Exercises:
(A) Reproduce the part of the passage on EV range anxiety from "Electric vehicles will" up to and including "real-world driving conditions.".
(B) Answer these questions using the passage on EV range anxiety:
(i) What does WLTP stand for?
(ii) According to the passage, what can a driver of a petrol or diesel vehicle do after running out of fuel?
(iii) Which factor does the passage call perhaps the most influential one for range?
(C) List every driving scenario that the passage on EV range anxiety says WLTP testing includes.

Range anxiety is the term used to describe the worry that drivers have over not making it to their destination on longer journeys, or through their daily drives, without needing to charge and being stranded with a vehicle that has no charge or nearby accessible driving point.
While range anxiety can happen with vehicles that use petrol or diesel, it’s less of a problem because if you do run out of fuel there’s always the option to fill up a fuel can and take it back to the car to get you on the move again. Unfortunately, with an EV this isn’t such an easy option unless you conveniently run out of electricity near a plug socket.
All electric and hybrid vehicles that have a fully electric mode will be advertised with a mileage range which is achievable based on the testing looked at below but the actual mileage range available to you can be impacted by a number of factors.
Electric vehicles will be tested under Worldwide harmonized Light-duty vehicles Test Procedure (WLTP), which is designed to be a universal measurement that is comparable across manufacturers and countries as well as to provide a more realistic measurement based on real-world driving conditions.
These driving conditions include driving in rural, urban and motorway scenarios at various speeds as well as in realistic weather conditions with a wider range of temperatures. Electric vehicles use more energy when they are travelling at faster speeds and so as part of WLTP testing they will also be tested at higher speeds.
When looking at an electric or plug-in hybrid (PHEV) mileage range and whether it’s suitable for you it’s important to check whether the range provided is based on WLTP figures. You should also bear in mind that though WLTP figures are designed to be more realistic they do not take into account all of the factors that could impact the range we explore below.
There are a variety of factors that can impact the actual range of your EV or PHEV and these include:
The first, and perhaps the most influential, of factors is your driving style. As the driver, you have control of the vehicle and how its energy flow is used.
Heavy acceleration and faster speeds require more power and so use more energy which will reduce the available charge and so also the mileage range you can achieve. So, a softer acceleration and slightly lower speed will help you get more miles from your charge.
What speeds up must slow down and your braking style will also have an impact on the range you are able to achieve. If you can allow your vehicle to decelerate smoothly and so engage the regenerative braking this will allow you to recapture energy. It will also mean you don’t have to use as much energy when actually braking.
It’s not just how you drive but where you drive that also has an impact on the range an EV can offer.

Source data:
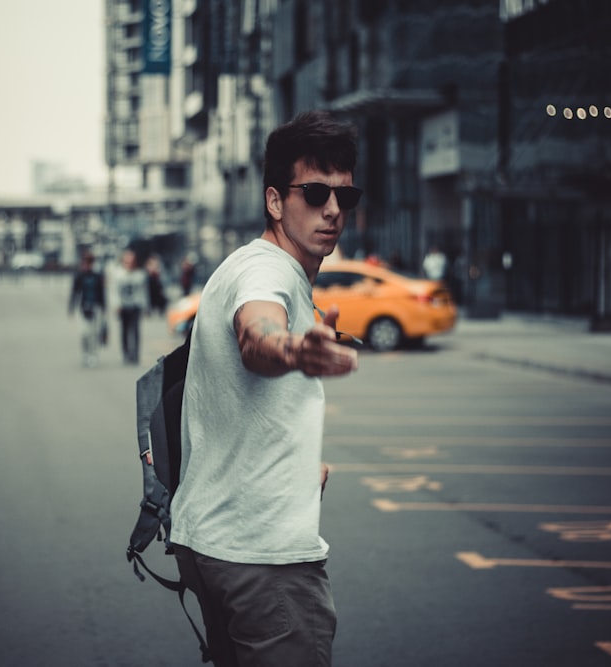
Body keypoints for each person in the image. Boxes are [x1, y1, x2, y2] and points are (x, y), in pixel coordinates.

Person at [169, 110, 361, 666]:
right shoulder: (266, 272)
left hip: (217, 542)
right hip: (261, 557)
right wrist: (295, 349)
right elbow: (258, 335)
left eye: (344, 198)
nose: (331, 210)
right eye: (315, 192)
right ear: (275, 201)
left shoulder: (254, 268)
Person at [68, 251, 106, 367]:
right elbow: (74, 292)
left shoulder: (97, 276)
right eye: (85, 262)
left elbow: (102, 293)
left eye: (90, 262)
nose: (87, 265)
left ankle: (93, 355)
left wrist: (104, 308)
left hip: (96, 307)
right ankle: (86, 354)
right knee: (85, 333)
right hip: (84, 307)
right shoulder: (80, 276)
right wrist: (71, 307)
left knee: (94, 334)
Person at [113, 249, 148, 365]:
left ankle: (135, 354)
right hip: (123, 306)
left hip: (135, 306)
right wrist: (117, 304)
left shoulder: (140, 275)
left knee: (135, 331)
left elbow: (144, 291)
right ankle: (126, 354)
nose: (129, 264)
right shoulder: (118, 275)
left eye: (131, 261)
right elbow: (115, 291)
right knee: (124, 331)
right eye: (126, 261)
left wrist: (145, 305)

Task responses:
(A)
Electric vehicles will be tested under Worldwide harmonized Light-duty vehicles Test Procedure (WLTP), which is designed to be a universal measurement that is comparable across manufacturers and countries as well as to provide a more realistic measurement based on real-world driving conditions.

(B)
(i) Worldwide harmonized Light-duty vehicles Test Procedure
(ii) Fill up a fuel can and take it back to the car
(iii) Driving style

(C) Rural, urban, motorway